#### About this exercise:
Below are records. Find each line in them that holds the word "Kern" and copy it.

#### Data section:
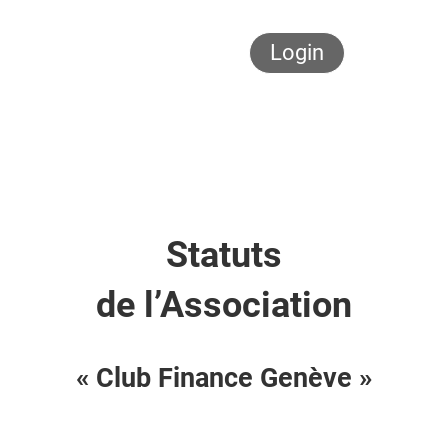
CLUB FINANCE
Login
GENEVE
Menü
Statuts
de l’Association
« Club Finance Genève »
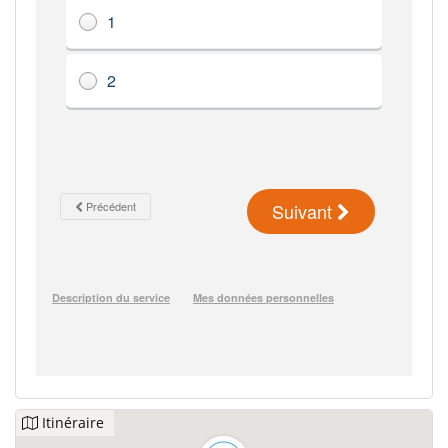
Itinéraire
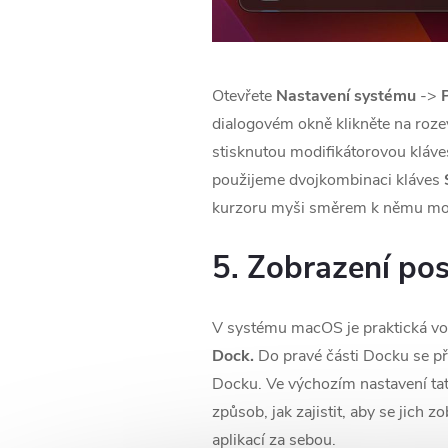
Otevřete
Nastavení systému
->
dialogovém okně klikněte na rozev
stisknutou modifikátorovou kláves
použijeme dvojkombinaci kláves
kurzoru myši směrem k němu modifi
5. Zobrazení pos
V systému macOS je praktická v
Dock.
Do pravé části Docku se při
Docku. Ve výchozím nastavení tato
způsob, jak zajistit, aby se jich
aplikací za sebou.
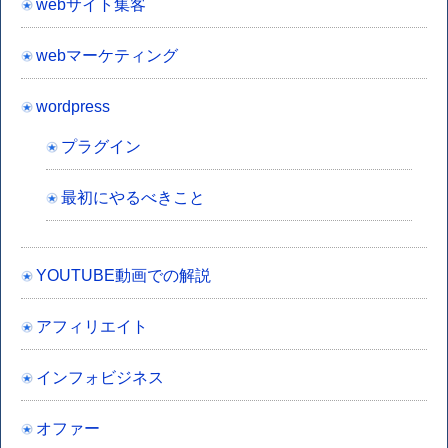
webサイト集客
webマーケティング
wordpress
プラグイン
最初にやるべきこと
YOUTUBE動画での解説
アフィリエイト
インフォビジネス
オファー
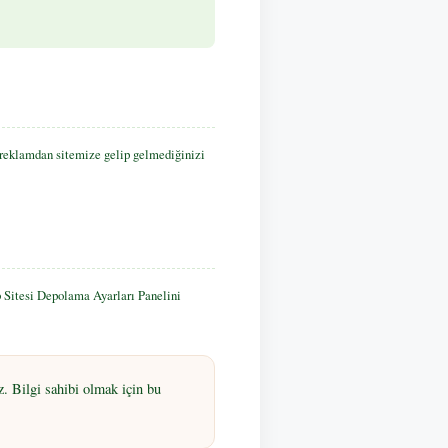
r reklamdan sitemize gelip gelmediğinizi
b Sitesi Depolama Ayarları Panelini
. Bilgi sahibi olmak için bu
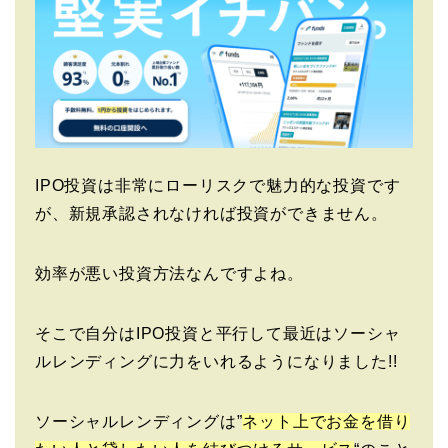
IPO投資は非常にローリスクで魅力的な投資です
が、新規承認されなければ投資ができません。
効率が悪い投資方法なんですよね。
そこで自分はIPO投資と平行して最近はソーシャ
ルレンディングに力をいれるようになりました!!
ソーシャルレンディングは”
ネット上でお金を借り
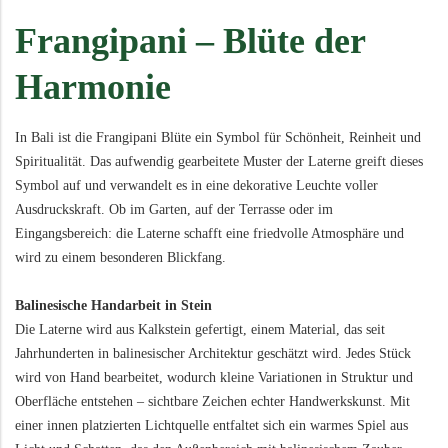
Frangipani – Blüte der
Harmonie
In Bali ist die Frangipani Blüte ein Symbol für Schönheit, Reinheit und
Spiritualität. Das aufwendig gearbeitete Muster der Laterne greift dieses
Symbol auf und verwandelt es in eine dekorative Leuchte voller
Ausdruckskraft. Ob im Garten, auf der Terrasse oder im
Eingangsbereich: die Laterne schafft eine friedvolle Atmosphäre und
wird zu einem besonderen Blickfang.
Balinesische Handarbeit in Stein
Die Laterne wird aus Kalkstein gefertigt, einem Material, das seit
Jahrhunderten in balinesischer Architektur geschätzt wird. Jedes Stück
wird von Hand bearbeitet, wodurch kleine Variationen in Struktur und
Oberfläche entstehen – sichtbare Zeichen echter Handwerkskunst. Mit
einer innen platzierten Lichtquelle entfaltet sich ein warmes Spiel aus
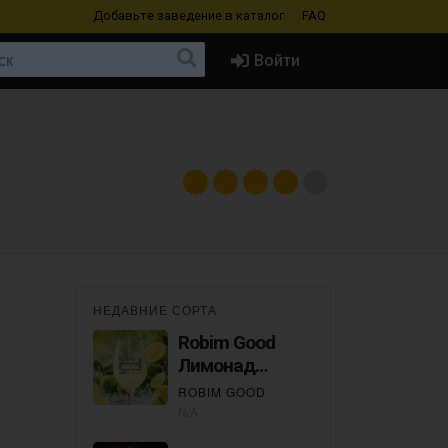
Добавьте заведение
в каталог
FAQ
Войти
НЕДАВНИЕ СОРТА
Robim Good
Лимонад
Лимон-Лайм
ROBIM GOOD
N/A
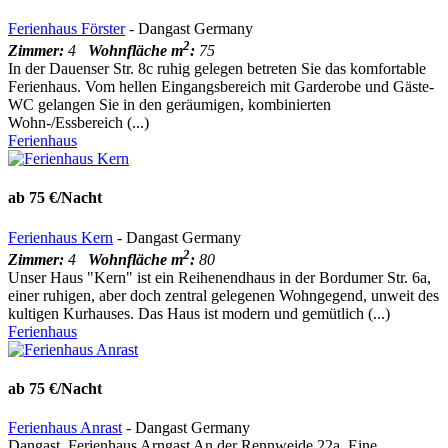
Ferienhaus Förster
- Dangast Germany
2
Zimmer:
4
Wohnfläche m
:
75
In der Dauenser Str. 8c ruhig gelegen betreten Sie das komfortable
Ferienhaus. Vom hellen Eingangsbereich mit Garderobe und Gäste-
WC gelangen Sie in den geräumigen, kombinierten
Wohn-/Essbereich (...)
Ferienhaus
ab 75 €/Nacht
Ferienhaus Kern
- Dangast Germany
2
Zimmer:
4
Wohnfläche m
:
80
Unser Haus "Kern" ist ein Reihenendhaus in der Bordumer Str. 6a,
einer ruhigen, aber doch zentral gelegenen Wohngegend, unweit des
kultigen Kurhauses. Das Haus ist modern und gemütlich (...)
Ferienhaus
ab 75 €/Nacht
Ferienhaus Anrast
- Dangast Germany
Dangast, Ferienhaus Arngast An der Rennweide 22a. Eine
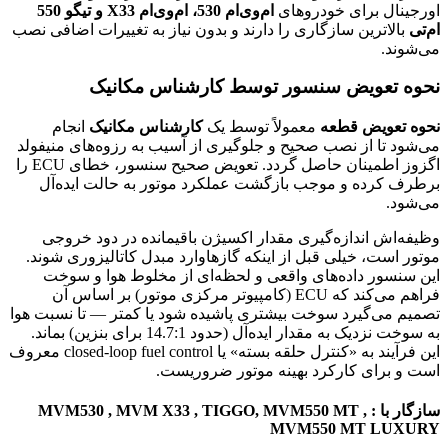
اورجینال برای خودروهای
ام‌وی‌ام 530، ام‌وی‌ام X33 و تیگو 550
ام‌تی
بالاترین سازگاری را دارند و بدون نیاز به تغییرات اضافی نصب
می‌شوند.
نحوه تعویض سنسور توسط کارشناس مکانیک
نحوه تعویض قطعه
معمولاً توسط یک
کارشناس مکانیک
انجام
می‌شود تا از نصب صحیح و جلوگیری از آسیب به رزوه‌های منیفولد
اگزوز اطمینان حاصل گردد. تعویض صحیح سنسور، خطای ECU را
برطرف کرده و موجب بازگشت عملکرد موتور به حالت ایده‌آل
می‌شود.
وظیفه‌اش اندازه‌گیری مقدار اکسیژن باقیمانده در دود خروجی
موتور است، خیلی قبل از اینکه گازهاوارد مبدل کاتالیزوری شوند.
این سنسور داده‌های واقعی و لحظه‌ای از مخلوط هوا و سوخت
فراهم می‌کند که ECU (کامپیوتر مرکزی موتور) بر اساس آن
تصمیم می‌گیرد سوخت بیشتری پاشیده شود یا کمتر — تا نسبت هوا
به سوخت نزدیک به مقدار ایده‌آل (حدود 14.7:1 برای بنزین) بماند.
این فرآیند به «کنترل حلقه بسته» یا closed-loop fuel control معروف
است و برای کارکرد بهینه موتور ضروریست.
سازگار با : MVM530 , MVM X33 , TIGGO, MVM550 MT ,
MVM550 MT LUXURY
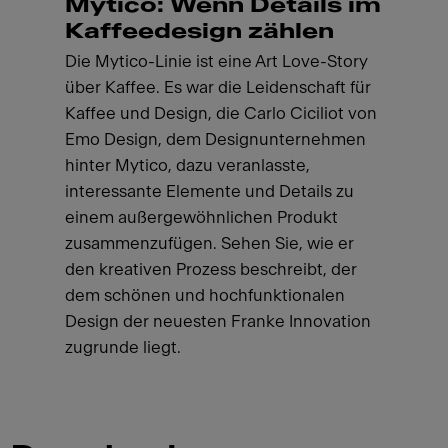
Mytico: Wenn Details im
Kaffeedesign zählen
Die Mytico-Linie ist eine Art Love-Story
über Kaffee. Es war die Leidenschaft für
Kaffee und Design, die Carlo Ciciliot von
Emo Design, dem Designunternehmen
hinter Mytico, dazu veranlasste,
interessante Elemente und Details zu
einem außergewöhnlichen Produkt
zusammenzufügen. Sehen Sie, wie er
den kreativen Prozess beschreibt, der
dem schönen und hochfunktionalen
Design der neuesten Franke Innovation
zugrunde liegt.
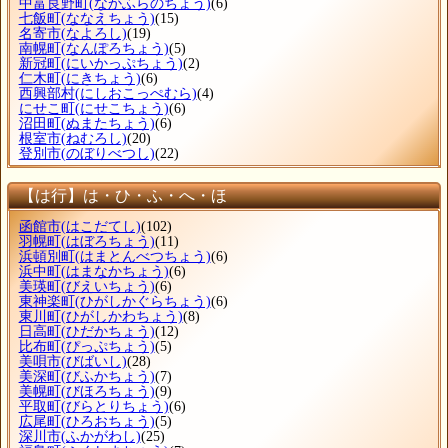
中富良野町
(なかふらのちょう)
(6)
七飯町
(ななえちょう)
(15)
名寄市
(なよろし)
(19)
南幌町
(なんぽろちょう)
(5)
新冠町
(にいかっぷちょう)
(2)
仁木町
(にきちょう)
(6)
西興部村
(にしおこっぺむら)
(4)
にせこ町
(にせこちょう)
(6)
沼田町
(ぬまたちょう)
(6)
根室市
(ねむろし)
(20)
登別市
(のぼりべつし)
(22)
【は行】は・ひ・ふ・へ・ほ
函館市
(はこだてし)
(102)
羽幌町
(はぼろちょう)
(11)
浜頓別町
(はまとんべつちょう)
(6)
浜中町
(はまなかちょう)
(6)
美瑛町
(びえいちょう)
(6)
東神楽町
(ひがしかぐらちょう)
(6)
東川町
(ひがしかわちょう)
(8)
日高町
(ひだかちょう)
(12)
比布町
(ぴっぷちょう)
(5)
美唄市
(びばいし)
(28)
美深町
(びふかちょう)
(7)
美幌町
(びほろちょう)
(9)
平取町
(びらとりちょう)
(6)
広尾町
(ひろおちょう)
(5)
深川市
(ふかがわし)
(25)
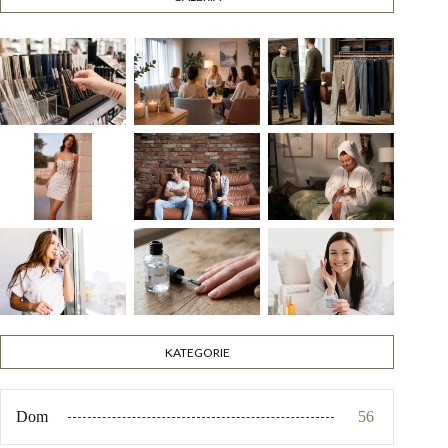
KATEGORIE
Dom
56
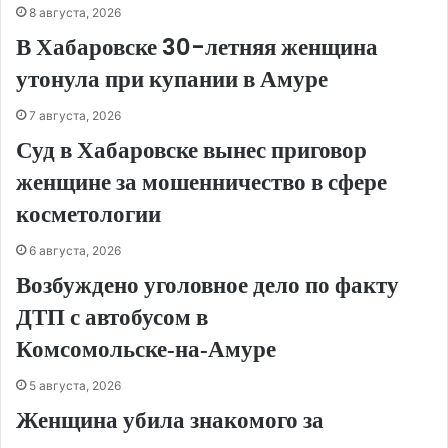
8 августа, 2026
В Хабаровске 30-летняя женщина
утонула при купании в Амуре
7 августа, 2026
Суд в Хабаровске вынес приговор
женщине за мошенничество в сфере
косметологии
6 августа, 2026
Возбуждено уголовное дело по факту
ДТП с автобусом в
Комсомольске‑на‑Амуре
5 августа, 2026
Женщина убила знакомого за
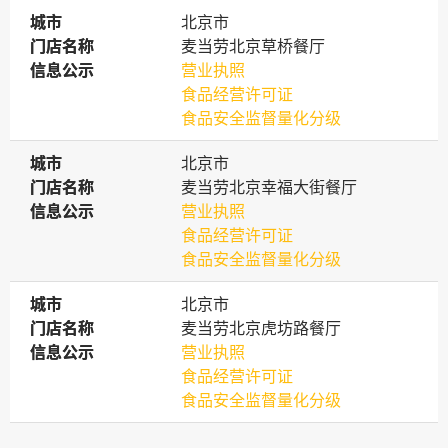
城市
城市
北京市
门店名称
门店名称
麦当劳北京草桥餐厅
信息公示
信息公示
营业执照
食品经营许可证
食品安全监督量化分级
城市
城市
北京市
门店名称
门店名称
麦当劳北京幸福大街餐厅
信息公示
信息公示
营业执照
食品经营许可证
食品安全监督量化分级
城市
城市
北京市
门店名称
门店名称
麦当劳北京虎坊路餐厅
信息公示
信息公示
营业执照
食品经营许可证
食品安全监督量化分级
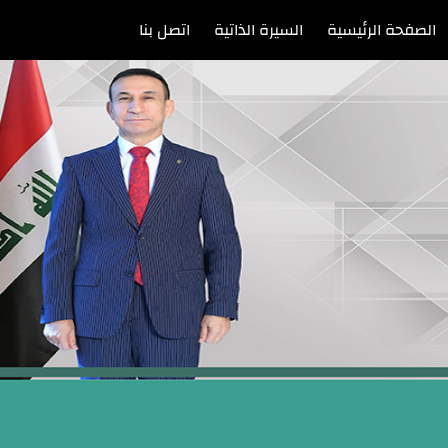
الصفحة الرئيسية
السيرة الذاتية
اتصل بنا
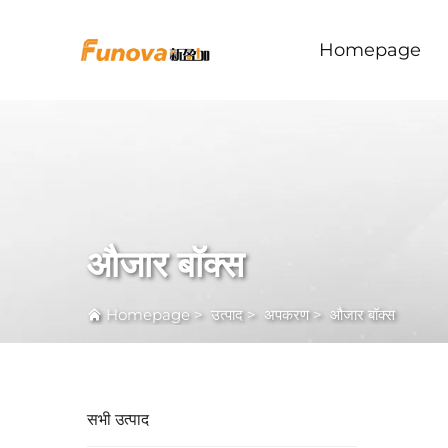
Homepage
औजार बॉक्स
Homepage
>
उत्पाद
>
अपकरण
>
औजार बॉक्स
सभी उत्पाद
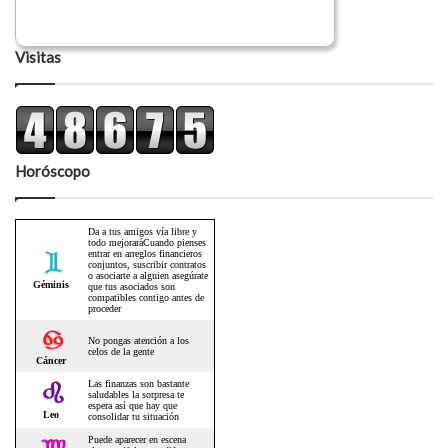
Visitas
Horóscopo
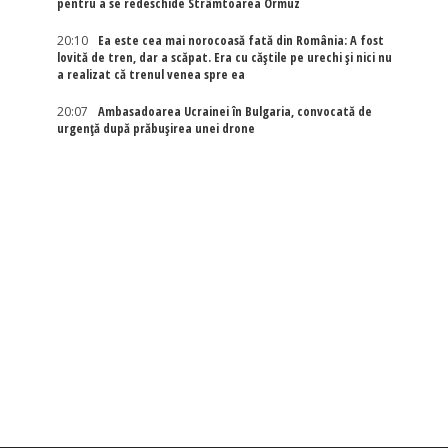
pentru a se redeschide Strâmtoarea Ormuz
20:10
Ea este cea mai norocoasă fată din România: A fost
lovită de tren, dar a scăpat. Era cu căștile pe urechi și nici nu
a realizat că trenul venea spre ea
20:07
Ambasadoarea Ucrainei în Bulgaria, convocată de
urgență după prăbușirea unei drone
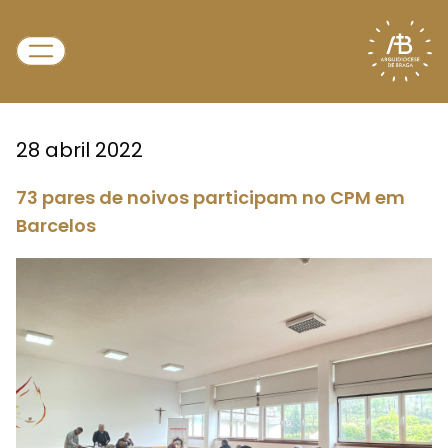
28 abril 2022
73 pares de noivos participam no CPM em
Barcelos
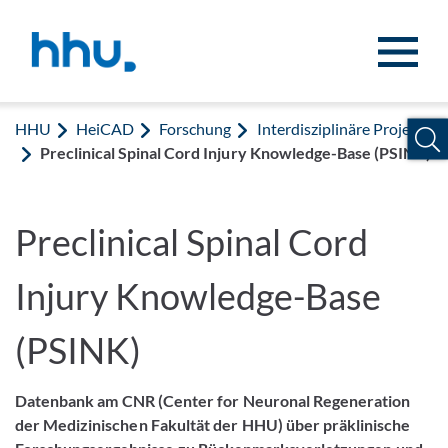
Zum Inhalt springen
Zur Suche springen
HHU
HeiCAD
Forschung
Interdisziplinäre Projekte
Preclinical Spinal Cord Injury Knowledge-Base (PSINK)
Preclinical Spinal Cord
Injury Knowledge-Base
(PSINK)
Datenbank am CNR (Center for Neuronal Regeneration
der Medizinischen Fakultät der HHU) über präklinische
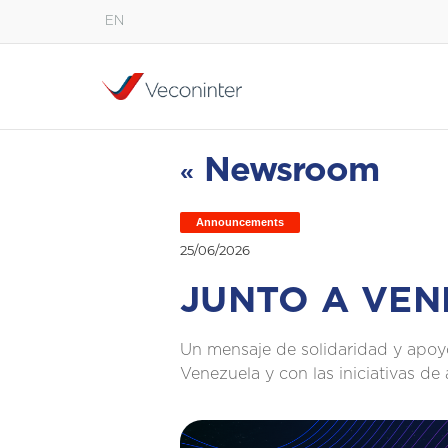
EN
English
Español
Português
Newsroom
«
Announcements
25/06/2026
JUNTO A VEN
Un mensaje de solidaridad y apoy
Venezuela y con las iniciativas de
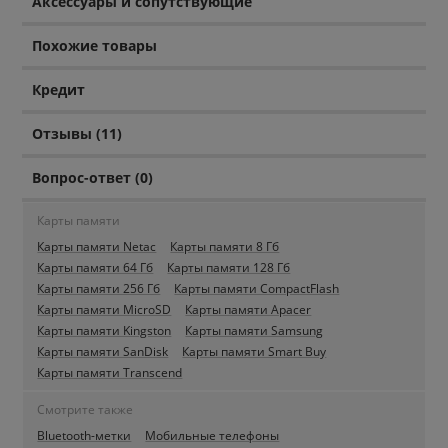
Аксессуары и сопутствующие
Похожие товары
Кредит
Отзывы (11)
Вопрос-ответ (0)
Карты памяти
Карты памяти Netac
Карты памяти 8 Гб
Карты памяти 64 Гб
Карты памяти 128 Гб
Карты памяти 256 Гб
Карты памяти CompactFlash
Карты памяти MicroSD
Карты памяти Apacer
Карты памяти Kingston
Карты памяти Samsung
Карты памяти SanDisk
Карты памяти Smart Buy
Карты памяти Transcend
Смотрите также
Bluetooth-метки
Мобильные телефоны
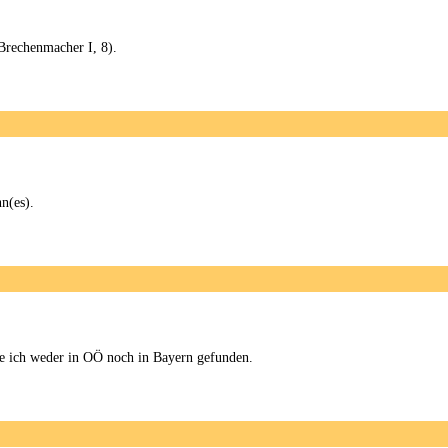
Brechenmacher I, 8).
n(es).
 ich weder in OÖ noch in Bayern gefunden.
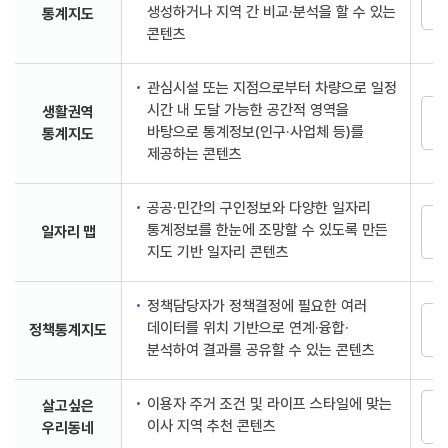
생성하거나 지역 간 비교·분석을 할 수 있는
통계지도
콘텐츠
관심시설 또는 지점으로부터 차량으로 일정
시간 내 도달 가능한 공간적 영역을
생활권역
바탕으로 통계정보(인구·사업체 등)를
통계지도
제공하는 콘텐츠
공공·민간의 구인정보와 다양한 일자리
통계정보를 한눈에 조망할 수 있도록 만든
일자리 맵
지도 기반 일자리 콘텐츠
정책담당자가 정책결정에 필요한 여러
데이터를 위치 기반으로 연계·융합·
정책통계지도
분석하여 결과를 공유할 수 있는 콘텐츠
이용자 주거 조건 및 라이프 스타일에 맞는
살고싶은
이사 지역 추천 콘텐츠
우리동네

#### Your response:
Ferienhaus Kern
Unser Haus "Kern" ist ein Reihenendhaus in der Bordumer Str. 6a,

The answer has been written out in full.